-- Working data follows --
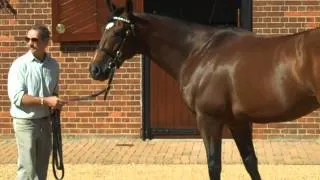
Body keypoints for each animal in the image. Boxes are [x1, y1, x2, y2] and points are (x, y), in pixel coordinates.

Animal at [89, 0, 318, 179]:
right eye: (103, 29)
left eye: (120, 32)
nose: (96, 69)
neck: (199, 51)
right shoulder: (237, 121)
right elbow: (250, 162)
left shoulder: (208, 119)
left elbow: (214, 166)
-- Working data concluded --
▶ **Task details**
Could you transcribe all of the data exactly and omit the pictures?

▶ **Solution for this exercise**
Body keypoints for each animal in the image. Boxes are [x1, y1, x2, y2] and points are (x, y), in pixel coordinates.

Animal at [89, 0, 318, 179]:
right eye: (103, 29)
left eye: (120, 32)
nose: (96, 69)
neck: (199, 51)
right shoulder: (237, 121)
right elbow: (250, 162)
left shoulder: (208, 119)
left elbow: (214, 166)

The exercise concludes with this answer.